▶ WHAT YOU ARE ASKED TO DO: Pick up the article below about Central Coast Kids in Need's funding shortfall and continue it from its last sentence.

Central Coast Kids in Need, need help themselves

Central Coast Kids in Need’s Rhonda Doyle and Lorraine Churchill (centre) with other volunteers and Wyong Roos Foundation members

For 27 years Central Coast Kids in Need (CCKIN) have been a fountain of support and compassion for Central Coast families with seriously ill children but now they need help themselves.

The Bateau Bay based charity financially supports families with travel, accommodation and medical expenses, but has fallen on hard times in the wake of the pandemic.

According to CCKIN Treasurer, Rhonda Doyle, the charity is at risk of running out of funds to continue their vital work because it can’t hold any of its traditional fundraisers under current COVID restrictions.

It’s left a $100,000 hole in their budget and with no vaccine for the coronavirus in sight, Doyle says it’s only a matter of time before the charity burns through its reserves.

“We’ve crunched the numbers and it looks like we’ll only have enough money to continue on as normal for the next nine months.

“Last year, we provided over $467,000 in support to 345 families, and in the first 20 days of the new financial year, we’ve already outlaid $16,000 and have 117 families on our books, so this situation is one that we’d never thought we’d be in,” Doyle said.

Adding to the charity’s woes is their lack of government support and increasing costs to deliver certain services in a COVID environment.

As a voluntary run organisation filling in a service gap between Sydney and Newcastle, CCKIN relies heavily on the generosity of locals to help fill its coffers, but Doyle said that support had also been impacted as regular donors feel the financial sting of COVID-19.

“We have appealed to local MPs, Central Coast Council and the region’s State and Federal representatives about stimulus support, but the only responses we’ve received have been to advise that we don’t qualify for anything as we’re a voluntary run organisation.

“We’ve also seen a drop off in donations because all of our usual big corporate donors have been impacted by COVID, and just little things like no one using cash anymore is really having an impact,” Doyle said.

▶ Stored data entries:
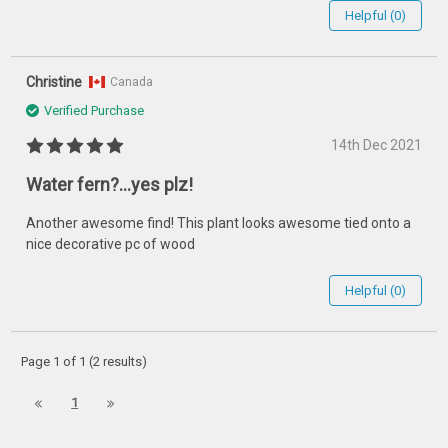
Helpful (0)
Christine
Canada
Verified Purchase
14th Dec 2021
Water fern?...yes plz!
Another awesome find! This plant looks awesome tied onto a
nice decorative pc of wood
Helpful (0)
Page 1 of 1 (2 results)
1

▶ EXERCISE ANSWER:
With no clear-cut solution other than an influx of donations, Doyle said CCKIN was now scaling back its services in an effort to persevere.

“We’re going back to grassroots and not accepting new referrals right now.

“We hate turning people away, but we will run out of money otherwise,” Doyle said.

Thankfully, the charity has been thrown a lifeline in the form of two $30,000 donations, the first of which was raised by one of the families CCKIN has helped.

Toby Martin (left) with his brother Archer and sister Holly

The Martin family from Bouddi created the Toby’s Gift fundraiser in memory of their son Toby, who lost his battle with Leukemia earlier this month.

It was Toby’s wish to give back to the charity who supported his family throughout his battle.

His story was recently featured on A Current Affair, with his parents encouraging people to donate to the legacy fundraiser to honour the memory of their son.

In just two weeks, Toby’s Gift has raised over $31,000 and counting, with donations pouring in from across the country.

And it appears to have had a flow on effect, with CCKIN also receiving a $30,000 donation from long time supporters, the Wyong Roos Foundation, and a further $15,000 through the donation portal on their website.

However, while Doyle said CCKIN would be eternally grateful for the funding, she believes that it’s not enough to pull the charity back from the brink.

“Toby’s story has touched the hearts of people right around Australia and all of these donations will certainly be put to good use, but this is only a short term boost and until we’re able to fundraise again, we don’t know what’s in store,” Doyle said.

With their plight now freshly on the nation’s consciousness, CCKIN volunteers are hoping that the ripple effect will help mobilise additional support.

“Both Lucy Wicks and Prime Minister Scott Morrison appeared in the A Current Affair story, so we’re hoping that Ms Wicks and other MPs will take more interest in helping us.

“We’re also hopeful that some big corporations might consider reaching out to support us too.

“We are a small charity, but we do big things,” Doyle said.